UTMN Professor put classroom activities online

Education 24 March 2020
On-campus studies switched to online classes open up new opportunities: UTMN teachers have created a secure network for communication. A new educational platform is also being tested - Microsoft Teams

Professors shared their firsthand experience, covering the topics of how teaching online varies between different institutes, whether it is possible to conduct laboratory workshops remotely and whether distance learning is the education of the future. 

Dmitry Kyrov, Professor of Bioenergy, Institute of Biology: 

“Recently I held a seminar on Biomembranes and Transport using the conference format of the Zoom platform. All of the group, thirteen students, were able to attend using their laptops or smartphones. The class went according to the schedule, lasting three hours with a break in between. Students showed presentations, asked and answered questions and the main discussions happened through the chat. 

This week I’m also planning to conduct a webinar and give a lecture. Nevertheless, I find my training at the Institute of Continuing Education helps me greatly in the current situation”. 

Alexey Pavlovsky, Deputy Director for Science, Institute of Social Sciences and Humanities: 

“For a very long time I have been thinking about what future education will be like. And I concluded that it will be done in the distance learning format. 

To my mind, education of the future will include a consortium system, where universities around the world would have a general agreement to share and transfer credits, and therefore a student could choose a teacher and a course in any university under this program. And of course, the best options would be offered to the best students. 
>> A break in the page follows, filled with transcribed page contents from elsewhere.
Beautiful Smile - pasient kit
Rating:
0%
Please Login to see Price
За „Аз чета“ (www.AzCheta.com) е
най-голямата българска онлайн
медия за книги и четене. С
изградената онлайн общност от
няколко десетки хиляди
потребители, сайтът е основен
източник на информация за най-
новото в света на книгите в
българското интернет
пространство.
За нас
But how is it relevant to our situation? As of today we have an opportunity to see into the future, to test out this system, see its problems and to think about the solutions... "

Alexander Kertman, professor at the Department of Inorganic and Physical Chemistry, teaches Inorganic Chemistry course, Institute of Chemistry:

"Of course, distance learning will not replace laboratory workshops, however, the learning process doesn’t stop. At the beginning of the week, students do the required reading and write down all the necessary reaction equations for each laboratory experiment. I set current deadlines and accept the task to be completed within that timeframe. Grades for the tasks constitute the grades for attendance and laboratory work, which I evaluate according to Recommendations. 

The classes are being held according to the schedule, where individual work with students is carried out: they are given individual tasks that fit with their coarse work, which they then carry out and get graded. The tasks they are presented require a current amount of imagination, there is no direct answer to be found in the textbooks or the Internet. To find a solution students are encouraged to show their knowledge of the topic as a whole. 

As a result, students receive the same knowledge and perform the same tasks as if they were in the classroom setting or a laboratory, with the only exception of performing laboratory experiments".  

Sergey Artemenko, assistant professor of Ecology and Genetics, teaches Heredity and Environment, Fundamentals of Environmental Monitoring courses, Institute of Biology: 

“In terms of distance format, biology is somewhat similar to medicine: some things cannot be taught using the distance learning format. Laboratory workshops, being a third or even half of the biologists' training course, are impossible without attending the classes and training to work in the laboratory directly. In this regard, the teachers postponed the laboratory works and build classes around theoretical work and analysis. Many disciplines have online resources. So, teachers of the Institute of Biology have recorded and successfully implemented a unique course on Environmental Parasitology (see O. N. Zhigileva), which the 4-year Bioecology students are currently undergoing. 

In the framework of the Heredity and Environment elective, I developed a special task for the students to do remotely: analyze the coronavirus genetic code. Analyzing the information available, students were able to find samples of the genetic code of the coronavirus found in people from different countries. By using a special program they were able to align the code and compare across their samples. Thus, each individual was able to locate and analyze the mutations of SARS-CoV-2 present in different countries, as well as to identify which mutations and in which sections of viral RNA occur. 
During the Fundamentals of Environmental Monitoring course, 4-year biology students learned to make interactive maps. So, for example, students were asked to identify places where plants and animals from the Red Book of the Tyumen Region can be found. 

In addition to our teaching duties, teachers keep in touch with students through social networks, share any updates about the current situation, and remind of the prevention measures. We also exchange information about contests, grants, online courses or simply important news in the world of biology”.